Hi Claire,
You covered your *ss, because she cannot now complained that you left her out, excluded her, etc. (Although, she might anyway).
My oldest sister is a very bitter person -- has been most of her life. She has made choices in her life that did not give her what she thinks she wants, wanted, etc. -- and she resents that I have not made the same choices. The grass is always greener.
She is a very hard worker and is very well educated and could possibly (even at her age -- she is 51) have a very rewarding professional and personal life... but her disposition and personality lead her to sabotage herself.
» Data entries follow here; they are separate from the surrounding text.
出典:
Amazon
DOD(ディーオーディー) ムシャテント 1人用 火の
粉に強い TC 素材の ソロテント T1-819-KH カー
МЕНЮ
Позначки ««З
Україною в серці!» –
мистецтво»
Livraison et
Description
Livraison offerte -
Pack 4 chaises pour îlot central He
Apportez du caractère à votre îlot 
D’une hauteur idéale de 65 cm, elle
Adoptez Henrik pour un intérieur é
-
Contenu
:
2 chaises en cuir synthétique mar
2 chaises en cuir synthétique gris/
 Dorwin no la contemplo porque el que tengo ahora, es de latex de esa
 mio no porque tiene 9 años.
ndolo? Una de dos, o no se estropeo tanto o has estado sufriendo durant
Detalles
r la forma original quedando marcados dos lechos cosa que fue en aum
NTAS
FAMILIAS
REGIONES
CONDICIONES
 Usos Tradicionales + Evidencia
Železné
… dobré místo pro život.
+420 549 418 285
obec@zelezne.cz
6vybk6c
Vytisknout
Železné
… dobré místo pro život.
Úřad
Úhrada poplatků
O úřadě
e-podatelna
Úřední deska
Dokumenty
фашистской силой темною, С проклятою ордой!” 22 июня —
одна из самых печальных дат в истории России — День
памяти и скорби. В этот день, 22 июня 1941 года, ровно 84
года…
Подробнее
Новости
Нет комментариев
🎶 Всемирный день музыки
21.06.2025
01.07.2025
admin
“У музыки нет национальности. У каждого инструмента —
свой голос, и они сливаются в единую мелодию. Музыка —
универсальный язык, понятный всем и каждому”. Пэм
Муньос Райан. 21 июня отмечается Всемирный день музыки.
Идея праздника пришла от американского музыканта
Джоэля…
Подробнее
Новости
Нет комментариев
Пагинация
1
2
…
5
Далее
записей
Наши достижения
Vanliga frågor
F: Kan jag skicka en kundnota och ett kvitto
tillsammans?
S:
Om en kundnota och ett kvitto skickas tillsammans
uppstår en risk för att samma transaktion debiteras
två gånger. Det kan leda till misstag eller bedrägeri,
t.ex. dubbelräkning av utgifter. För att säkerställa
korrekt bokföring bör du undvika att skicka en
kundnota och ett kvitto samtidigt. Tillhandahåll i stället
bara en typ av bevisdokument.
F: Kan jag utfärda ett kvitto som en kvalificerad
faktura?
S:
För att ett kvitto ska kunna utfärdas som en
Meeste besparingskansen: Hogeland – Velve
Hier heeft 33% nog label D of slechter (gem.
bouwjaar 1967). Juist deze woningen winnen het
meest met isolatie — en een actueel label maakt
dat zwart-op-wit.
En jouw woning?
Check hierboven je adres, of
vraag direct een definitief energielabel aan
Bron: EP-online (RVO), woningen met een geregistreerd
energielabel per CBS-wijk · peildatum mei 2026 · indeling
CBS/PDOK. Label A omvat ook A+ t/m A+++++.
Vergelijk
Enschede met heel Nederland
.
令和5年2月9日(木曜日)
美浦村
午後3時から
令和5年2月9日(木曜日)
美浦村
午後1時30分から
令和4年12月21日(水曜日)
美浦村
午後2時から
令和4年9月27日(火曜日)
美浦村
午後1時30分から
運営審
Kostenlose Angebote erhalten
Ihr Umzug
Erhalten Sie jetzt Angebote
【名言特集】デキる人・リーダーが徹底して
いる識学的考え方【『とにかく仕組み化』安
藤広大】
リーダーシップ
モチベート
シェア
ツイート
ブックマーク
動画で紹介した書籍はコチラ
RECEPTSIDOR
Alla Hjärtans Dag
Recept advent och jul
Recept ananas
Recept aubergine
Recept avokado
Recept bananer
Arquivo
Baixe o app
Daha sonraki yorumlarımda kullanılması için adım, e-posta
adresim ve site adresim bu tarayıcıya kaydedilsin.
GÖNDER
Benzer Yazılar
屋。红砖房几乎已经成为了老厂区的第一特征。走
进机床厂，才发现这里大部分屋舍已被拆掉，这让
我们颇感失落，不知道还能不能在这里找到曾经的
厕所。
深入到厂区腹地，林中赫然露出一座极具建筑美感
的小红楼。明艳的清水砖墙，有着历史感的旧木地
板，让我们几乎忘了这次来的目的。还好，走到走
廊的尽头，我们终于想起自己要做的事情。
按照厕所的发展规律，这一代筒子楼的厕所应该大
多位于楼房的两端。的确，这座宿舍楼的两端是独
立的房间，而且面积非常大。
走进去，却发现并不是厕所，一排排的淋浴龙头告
She is physcially very attractive (even when overweight -- which she has been for the past several years, and that contributes to her misery), clever, funny, intelligent, etc. but she has a huge chip on her shoulder and makes things very difficult for the people around her.
Of course, my losing weight was a personal affront to her -- I only lost weight to make her feel bad about not having done so. My being in a solid marriage for the last 22 almost 23 years, is just to spite her... etc. It is always all about her: what people are doing to thwart her. I wish she would go into therapy and get over all of it.
Lots of people had less than perfect childhoods, lost opportunities, bad boyfriends, broken hearts, etc. SHE NEEDS TO GET OVER IT -- and move on.
But if there is anything I have learned over the years of dealing with her... is that I am going to keep my own counsel (i.e. my mouth shut) and just act as I would if she behaved in an acceptable fashion. Sort of like pretending you do not hear a burp! LOL It actually works... if I act like she is not being a difficult Bit*h... then eventually she stops.